Last June in an interview, Metrick said orchestrating the split wasn’t as complicated as others had imagined. Hudson’s Bay Co. had already decentralized its shared services structure, enabling its divisions to operate more independently, and by the time the split was announced on March 5, 2020, the work to separate saks.com and Saks stores had already been underway. He said more than 150 operating service agreements and 150-plus transitional agreements were established between the two companies, that saks.com charges fees for the services it provides to SFA, and vice versa, and that the intellectual property is owned by saks.com.

Saks.com’s chief merchandising officer Tracy Margolies and her team handle the buying and merchandising for saks.com and Saks Fifth Avenue stores. Emily Essner, chief marketing officer of saks.com, is in charge of all the pricing, promotion and brand image for saks.com and the Saks Fifth Avenue stores. For the merchandising and marketing, saks.com charges fees to SFA, Metrick said.

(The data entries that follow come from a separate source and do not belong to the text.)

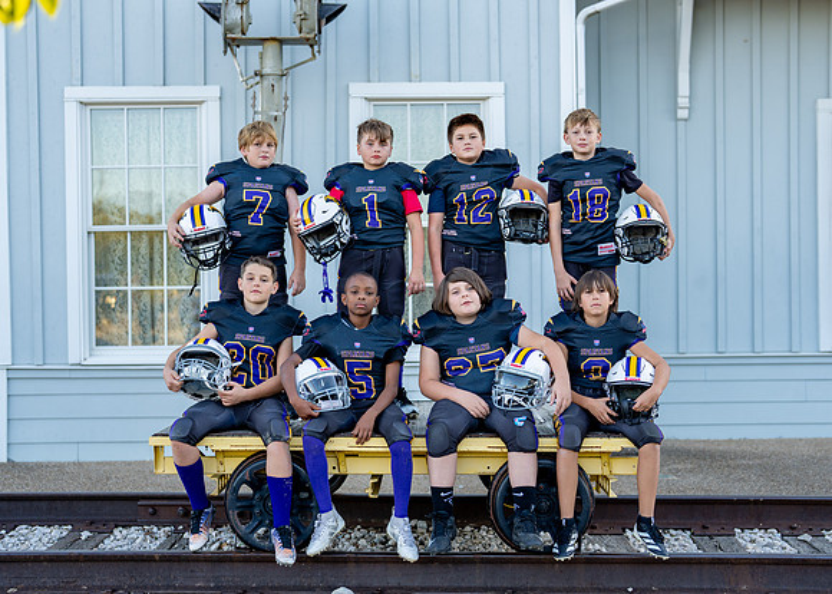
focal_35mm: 54
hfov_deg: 36.0
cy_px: 297
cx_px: 425
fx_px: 1282
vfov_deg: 26.1
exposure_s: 1/640
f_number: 2
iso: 100
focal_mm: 50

Meanwhile, because the SFA stores company is handling such functions and services as buy online, pick up in stores; returns; exchanges and alterations, SFA charges saks.com fees through the operating service agreements.

The strategy could catch on but experts say it’s not likely for high-multiple companies like Costco, or even Walmart Inc., which are driven far more by store operations than by the internet, compared to Macy’s and Saks. They also compare the Saks stores to being a “franchisee” of saks.com.

Some complications could come from how merchandise is handled. For example, if a fashion item is bought online and returned to a Saks store, it must be sent back to the dot-com operation. Days are lost trying to sell something that is perishable over time. Also, many shoppers select items online but want to pick up items in-store. Not everything seen online is available in the store, but Saks store associates are trained to help in-store shoppers purchase online.

“The separation has been working much better than they imagined,” said one source familiar with Saks Fifth Avenue. “With the private equity investment in saks.com, they have been spending more on marketing, buying more categories and buying in greater depth in the older categories. There is more inventory available in stores and online, and if you go and visit a store today, nothing is different. If anything, there is an improvement. This isn’t the first time Baker is disrupting the retail landscape.”